Kürzungen in den frühen Morgen- und späten Abendstunden, die vorrangig im Maßnahmenpaket 3 vorgesehen sind, lehnen wir hingegen entschieden ab. Randzeiten sind keine verzichtbaren Komfortzeiten, sondern ein wichtiger Bestandteil eines verlässlichen öffentlichen Verkehrs. Sie sind notwendig für Schichtarbeitende in Industrie, Kliniken und Gewerbegebieten, für Auszubildende und Schülerinnen und Schüler mit längeren Wegen, für Jugendliche, aber auch Ulmerinnen und Ulmer, die Sport-, Kultur- und Freizeitangebote wahrnehmen, sowie für alle Menschen, die kein eigenes Auto besitzen.

Und dies gilt insbesondere für die Ulmer Ortschaften. Gerade erste und letzte Fahrten sichern gesellschaftliche Teilhabe und berufliche Erreichbarkeit. Ihre Streichung würde besonders diejenigen treffen, die auf den ÖPNV angewiesen sind, und stünde im Widerspruch zu unseren sozialen und klimapolitischen Zielsetzungen.
Das Maßnahmenpaket 2 sehen wir differenziert. Jedoch zeigen Rückmeldungen aus einzelnen, dass Sicherheitsaspekte, Auslastung und die Situation von Schülerinnen und Schülern sowie Schichtarbeitenden sorgfältig berücksichtigt werden müssen.

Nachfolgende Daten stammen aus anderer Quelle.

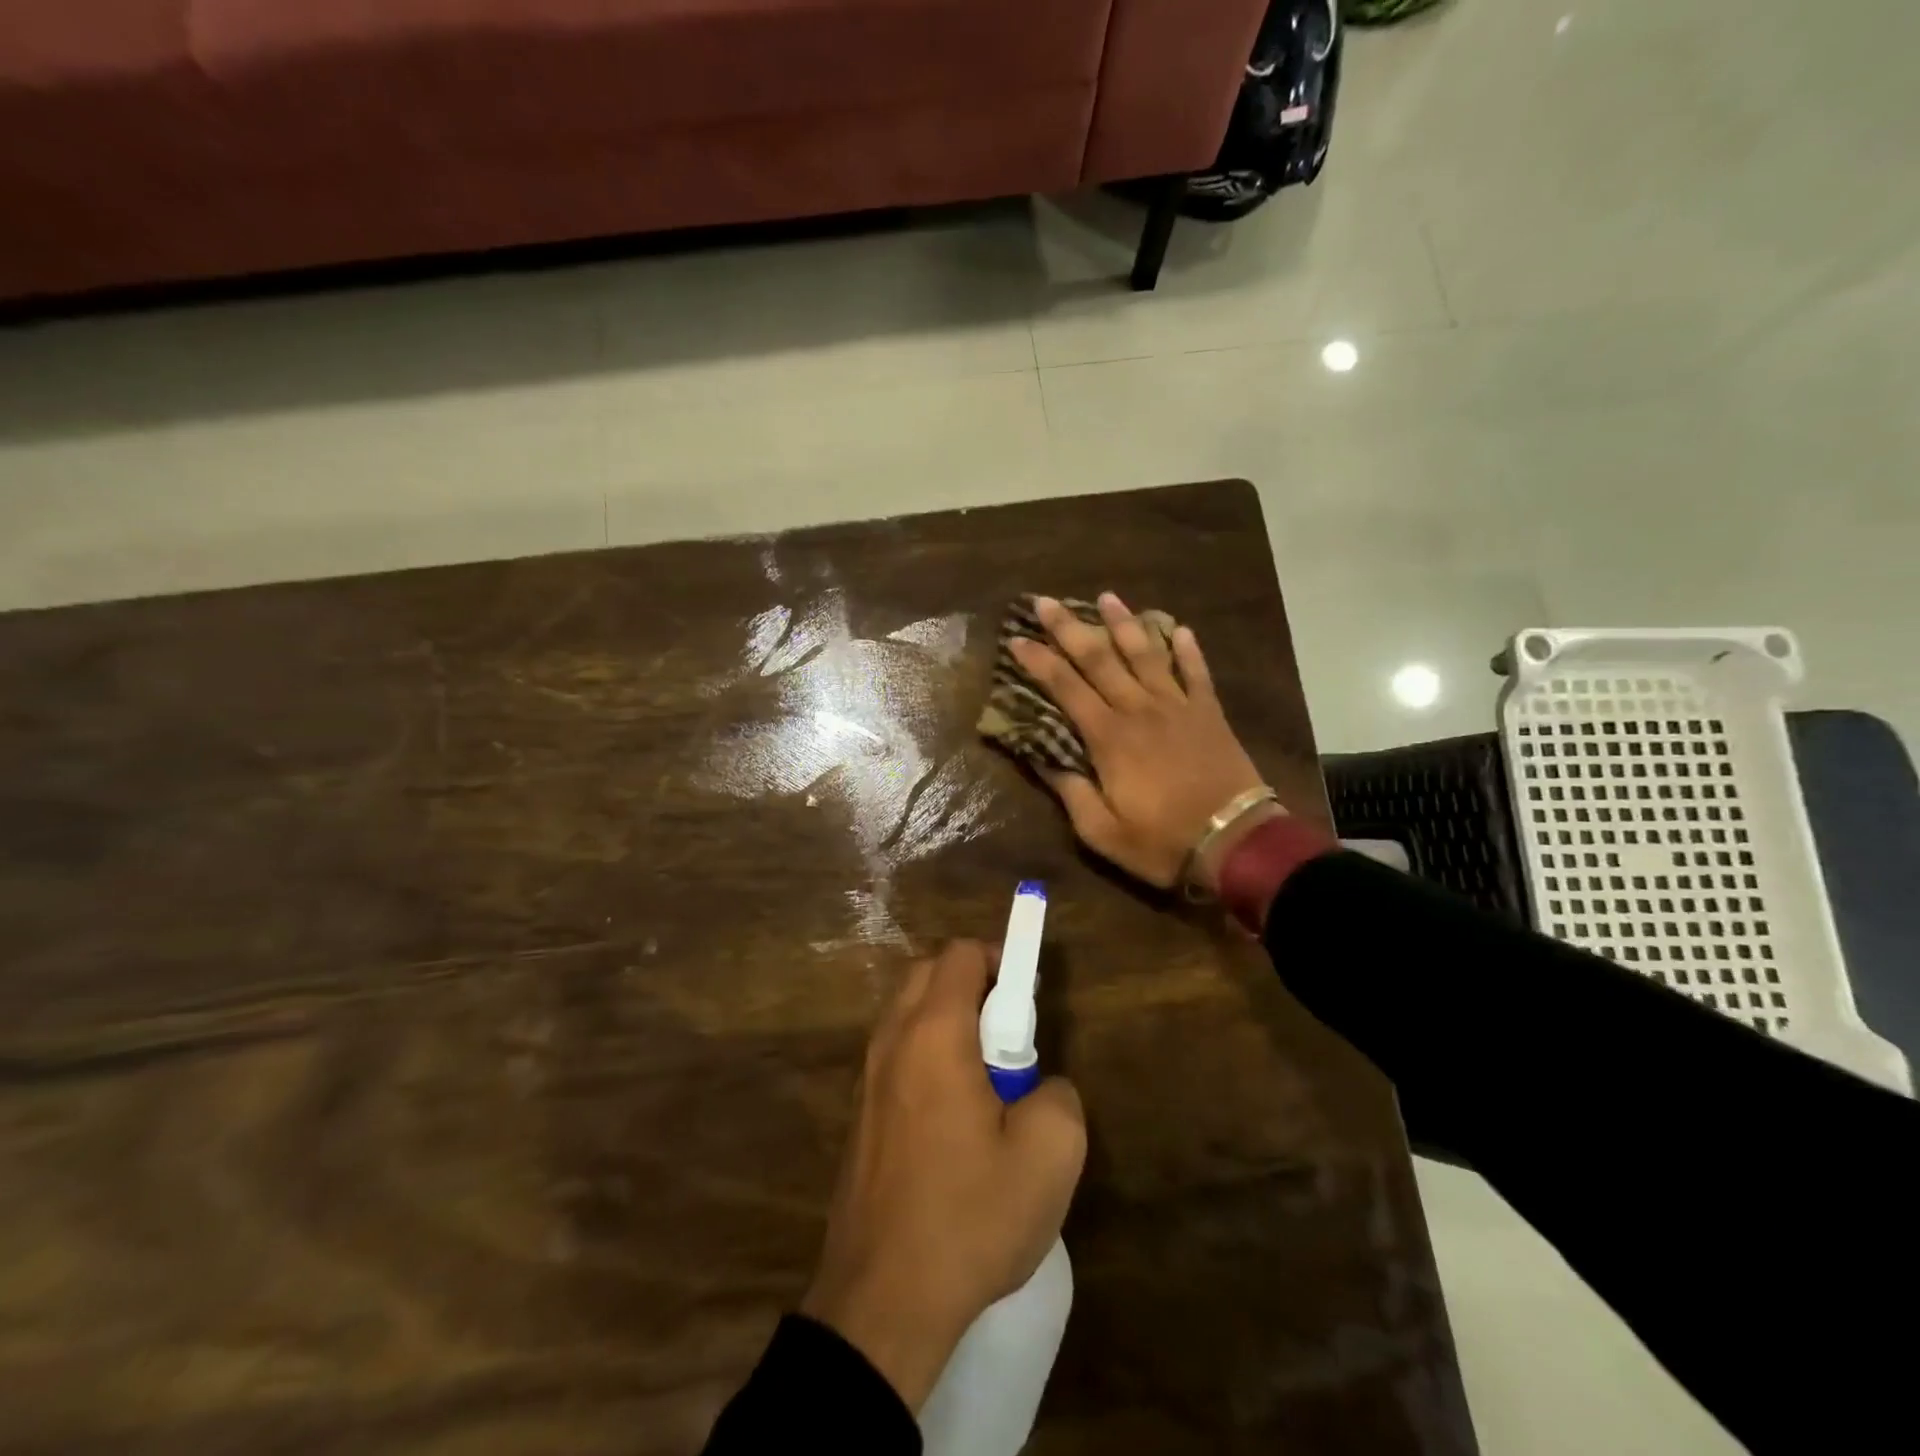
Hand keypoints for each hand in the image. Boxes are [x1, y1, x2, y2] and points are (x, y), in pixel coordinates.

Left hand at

Vor diesem Hintergrund beantragen wir die einzelnen Maßnahmen in den Paketen einzeln abzustimmen und folgende Änderungen vorzusehen.

Maßnahmenpaket 1
Wir begrüßen, dass die bestehenden Tempo 30 Zonen erhalten werden und das zukünftige Tempo 30 unter Berücksichtigung auch der Bedürfnisse des ÖPNV betrachtet werden.

Maßnahmenpaket 2
Auf der Linie 11 sollen die vom Gemeinderat beschlossenen, über den NVP hinausgehenden Linien erhalten bleiben
Die Linie 12 soll im bestehenden Umfang erhalten bleiben.

Maßnahmenpaket 3
Die Randzeiten der Linien 7, 8, 11, 12 und 13 sollen erhalten bleiben.

Finanzierung 
Um Angebotskürzungen in Randzeiten zu vermeiden, halten wir es für notwendig, auch die Finanzierungsfrage offen zu diskutieren. Vor dem Hintergrund, dass die in den Haushaltsberatungen zu Grunde gelegte Finanzlücke nun geschlossen ist, beantragen wir, einen Vorschlag für eine mögliche zusätzliche Unterstützung der SWU Verkehr GmbH aus dem städtischen Haushalt zu erarbeiten und die hierfür erforderliche Zuschusshöhe darzustellen.

On-Demand Angebot
Wir bitten, darum perspektivisch ein On-Demand Angebot zur Erweiterung des ÖPNV-Angebotes für die Ortschaften zu prüfen.